- _TASK ITEM A_:
In the text on Vite for Bitrix projects, turn the paragraph beginning "Vite is the standard for Vue 3 projects" into a short list that keeps its main facts.
- _TASK ITEM B_:
Please carry on the text on Vite for Bitrix projects from its final sentence.

Vite for New Projects

Vite is the standard for Vue 3 projects. Key advantages in a Bitrix context: instant dev server (HMR without a full rebuild), fast production builds via Rollup, built-in TypeScript and .vue SFC support.

Base configuration for a Bitrix project:

// vite.config.js
import { defineConfig } from 'vite';
import vue from '@vitejs/plugin-vue';
import path from 'path';

export default defineConfig({
    plugins: [vue()],
    root: 'local/vue-src',
    build: {
        outDir: '../../local/dist',
        emptyOutDir: true,
        manifest: true,  // generates manifest.json for PHP
        rollupOptions: {
            input: {
                catalog: 'local/vue-src/catalog/main.js',
                cart: 'local/vue-src/cart/main.js',
                lk: 'local/vue-src/lk/main.js',
            },
        },
    },
    resolve: {
        alias: { '@': path.resolve(__dirname, 'local/vue-src') },
    },
});

manifest: true — Vite generates a manifest.json that maps entry file → hashed name. PHP reads this file and includes the current bundle:

// helpers/vite.php
function viteAsset(string $entry): string {
    $manifest = json_decode(file_get_contents($_SERVER['DOCUMENT_ROOT'] . '/local/dist/.vite/manifest.json'), true);
    return '/local/dist/' . $manifest[$entry]['file'];
}

// In the template
\Bitrix\Main\Page\Asset::getInstance()->addJs(viteAsset('catalog/main.js'));

Dev Server and Proxy

In development mode, Vite runs an HMR server on port 5173. Bitrix runs on the standard 80/443. Proxy in vite.config.js:

server: {
    proxy: {
        '/bitrix': 'http://localhost',
        '/local': 'http://localhost',
        '/api': 'http://localhost',
    },
    https: false,
},

Now the browser opens http://localhost:5173, and Vite proxies PHP requests to Bitrix. HMR works — changes to a .vue file are applied without a page reload.

Pose landmark coordinates
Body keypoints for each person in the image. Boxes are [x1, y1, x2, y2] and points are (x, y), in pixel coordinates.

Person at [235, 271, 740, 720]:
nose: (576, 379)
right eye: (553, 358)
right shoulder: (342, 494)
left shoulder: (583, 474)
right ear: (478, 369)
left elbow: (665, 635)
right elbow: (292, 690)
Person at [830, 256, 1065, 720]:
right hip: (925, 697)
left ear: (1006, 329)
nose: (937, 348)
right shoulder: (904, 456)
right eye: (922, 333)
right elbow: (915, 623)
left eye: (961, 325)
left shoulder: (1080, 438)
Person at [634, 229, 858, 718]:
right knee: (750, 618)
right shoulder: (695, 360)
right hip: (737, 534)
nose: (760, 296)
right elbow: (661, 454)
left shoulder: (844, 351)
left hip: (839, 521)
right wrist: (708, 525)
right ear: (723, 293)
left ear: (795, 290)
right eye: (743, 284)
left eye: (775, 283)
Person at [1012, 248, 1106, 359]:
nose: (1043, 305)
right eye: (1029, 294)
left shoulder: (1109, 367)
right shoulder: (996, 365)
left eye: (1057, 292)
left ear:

- _ANSWER SPACE A_:
- Vite is the standard for Vue 3 projects.
- Key advantages for Bitrix:
  - instant dev server with HMR, no full rebuild
  - fast production builds via Rollup
  - built-in TypeScript and .vue SFC support

- _ANSWER SPACE B_:
Alternative: run the Bitrix site as usual (http://project.loc) and include Vite scripts from the dev server conditionally in PHP:

$isDev = getenv('APP_ENV') === 'development';
if ($isDev) {
    echo '<script type="module" src="http://localhost:5173/@vite/client"></script>';
    echo '<script type="module" src="http://localhost:5173/catalog/main.js"></script>';
} else {
    $PAGE->AddScript(viteAsset('catalog/main.js'));
}

Code Splitting and Optimisation

Vue 3 runtime is ~30 KB gzip. If multiple Vue applications on the same page share dependencies (Vue, Pinia), Rollup should extract them into a shared chunk:

rollupOptions: {
    output: {
        manualChunks: {
            'vue-vendor': ['vue', 'pinia', 'vue-router'],
        },
    },
},

vue-vendor.js is loaded once and cached. Individual applications (catalog, cart) are small chunks of 10–50 KB each.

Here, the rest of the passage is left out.